Gene arrangement of ammonia oxidation related genes was visualized using the R package genoPlotR [83].

Statistical analyses

All statistical tests were performed using R v3.4.4 [84]. Due to the compositional nature of sequencing data [85], for all statistical analyses, species abundances were analyzed as follows: zeros were replaced with an estimate value using the count zero multiplicative approach with the zCompositions R package [86], and data were further centered log-ratio transformed. Statistical significance of the mean richness and abundance of Nitrospira species in the different habitats were assessed using Kruskal–Wallis ANOVA followed by Dunn’s test with the Holm-Bonferroni correction.
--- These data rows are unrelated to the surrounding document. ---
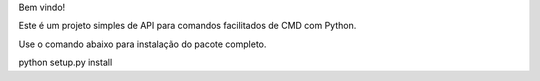 Bem vindo!

Este é um projeto simples de API para comandos facilitados de CMD com Python.

Use o comando abaixo para instalação do pacote completo.

python setup.py install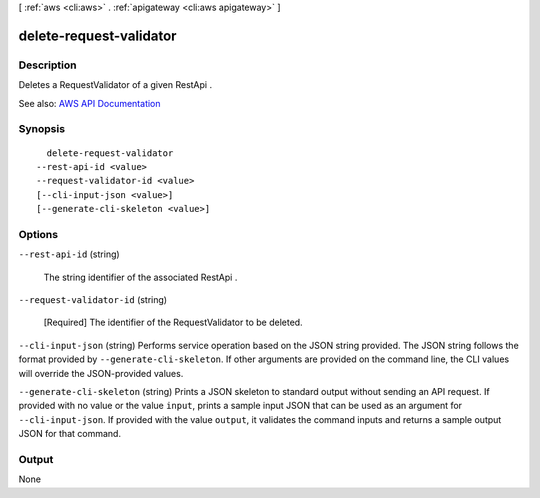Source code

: [ :ref:`aws <cli:aws>` . :ref:`apigateway <cli:aws apigateway>` ]

.. _cli:aws apigateway delete-request-validator:


************************
delete-request-validator
************************



===========
Description
===========



Deletes a  RequestValidator of a given  RestApi .



See also: `AWS API Documentation <https://docs.aws.amazon.com/goto/WebAPI/apigateway-2015-07-09/DeleteRequestValidator>`_


========
Synopsis
========

::

    delete-request-validator
  --rest-api-id <value>
  --request-validator-id <value>
  [--cli-input-json <value>]
  [--generate-cli-skeleton <value>]




=======
Options
=======

``--rest-api-id`` (string)


  The string identifier of the associated  RestApi .

  

``--request-validator-id`` (string)


  [Required] The identifier of the  RequestValidator to be deleted.

  

``--cli-input-json`` (string)
Performs service operation based on the JSON string provided. The JSON string follows the format provided by ``--generate-cli-skeleton``. If other arguments are provided on the command line, the CLI values will override the JSON-provided values.

``--generate-cli-skeleton`` (string)
Prints a JSON skeleton to standard output without sending an API request. If provided with no value or the value ``input``, prints a sample input JSON that can be used as an argument for ``--cli-input-json``. If provided with the value ``output``, it validates the command inputs and returns a sample output JSON for that command.



======
Output
======

None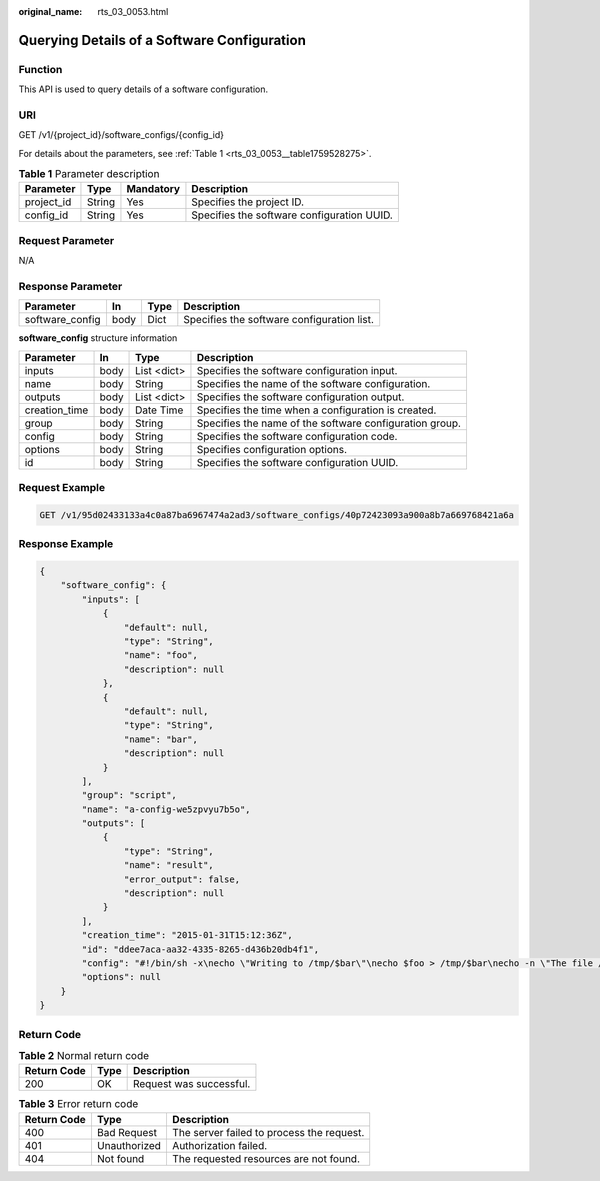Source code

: :original_name: rts_03_0053.html

.. _rts_03_0053:

Querying Details of a Software Configuration
============================================

Function
--------

This API is used to query details of a software configuration.

URI
---

GET /v1/{project_id}/software_configs/{config_id}

For details about the parameters, see :ref:`Table 1 <rts_03_0053__table1759528275>`.

.. _rts_03_0053__table1759528275:

.. table:: **Table 1** Parameter description

   ========== ====== ========= ==========================================
   Parameter  Type   Mandatory Description
   ========== ====== ========= ==========================================
   project_id String Yes       Specifies the project ID.
   config_id  String Yes       Specifies the software configuration UUID.
   ========== ====== ========= ==========================================

Request Parameter
-----------------

N/A

Response Parameter
------------------

=============== ==== ==== ==========================================
Parameter       In   Type Description
=============== ==== ==== ==========================================
software_config body Dict Specifies the software configuration list.
=============== ==== ==== ==========================================

**software_config** structure information

+---------------+------+-------------+---------------------------------------------------------+
| Parameter     | In   | Type        | Description                                             |
+===============+======+=============+=========================================================+
| inputs        | body | List <dict> | Specifies the software configuration input.             |
+---------------+------+-------------+---------------------------------------------------------+
| name          | body | String      | Specifies the name of the software configuration.       |
+---------------+------+-------------+---------------------------------------------------------+
| outputs       | body | List <dict> | Specifies the software configuration output.            |
+---------------+------+-------------+---------------------------------------------------------+
| creation_time | body | Date Time   | Specifies the time when a configuration is created.     |
+---------------+------+-------------+---------------------------------------------------------+
| group         | body | String      | Specifies the name of the software configuration group. |
+---------------+------+-------------+---------------------------------------------------------+
| config        | body | String      | Specifies the software configuration code.              |
+---------------+------+-------------+---------------------------------------------------------+
| options       | body | String      | Specifies configuration options.                        |
+---------------+------+-------------+---------------------------------------------------------+
| id            | body | String      | Specifies the software configuration UUID.              |
+---------------+------+-------------+---------------------------------------------------------+

Request Example
---------------

.. code-block:: text

   GET /v1/95d02433133a4c0a87ba6967474a2ad3/software_configs/40p72423093a900a8b7a669768421a6a

Response Example
----------------

.. code-block::

   {
       "software_config": {
           "inputs": [
               {
                   "default": null,
                   "type": "String",
                   "name": "foo",
                   "description": null
               },
               {
                   "default": null,
                   "type": "String",
                   "name": "bar",
                   "description": null
               }
           ],
           "group": "script",
           "name": "a-config-we5zpvyu7b5o",
           "outputs": [
               {
                   "type": "String",
                   "name": "result",
                   "error_output": false,
                   "description": null
               }
           ],
           "creation_time": "2015-01-31T15:12:36Z",
           "id": "ddee7aca-aa32-4335-8265-d436b20db4f1",
           "config": "#!/bin/sh -x\necho \"Writing to /tmp/$bar\"\necho $foo > /tmp/$bar\necho -n \"The file /tmp/$bar contains `cat /tmp/$bar` for server $deploy_server_id during $deploy_action\" > $heat_outputs_path.result\necho \"Written to /tmp/$bar\"\necho \"Output to stderr\" 1>&2",
           "options": null
       }
   }

Return Code
-----------

.. table:: **Table 2** Normal return code

   =========== ==== =======================
   Return Code Type Description
   =========== ==== =======================
   200         OK   Request was successful.
   =========== ==== =======================

.. table:: **Table 3** Error return code

   =========== ============ =========================================
   Return Code Type         Description
   =========== ============ =========================================
   400         Bad Request  The server failed to process the request.
   401         Unauthorized Authorization failed.
   404         Not found    The requested resources are not found.
   =========== ============ =========================================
Statistical significance of the mean richness and abundance between canonical and comammox Nitrospira species were evaluated using two-sided Mann-Whitney-Wilcoxon test.

Principal components analysis (PCA) was performed in R package factoextra [87]. Proportionality between abundances of the species across the 598 metagenomes were calculated using the propr R package [88] (with the options metric = “rho”, ivar = “clr”), which takes the compositional nature of the data into account, and visualized using the corrplot R package [89]. A Mantel test was used to investigate correlations between a matrix containing habitat similarity between species (as measured by the correlation between the abundances of Nitrospira species across samples) and a matrix of genome similarity (as measured by average nucleotide identity or sequence similarity of a set of 120 translated universal single-copy genes between pair of genomes) or amino acid sequence similarities of key nitrification enzymes (AmoA, HaoA, and NxrB). The significance of the Mantel statistic was obtained after 99,999 permutations.

Nitrospira community dissimilarities were calculated using the Jaccard index. The correlation between the Nitrospira community dissimilarities and geographic distances was calculated using the Mantel test (significance obtained after 99,999 permutations).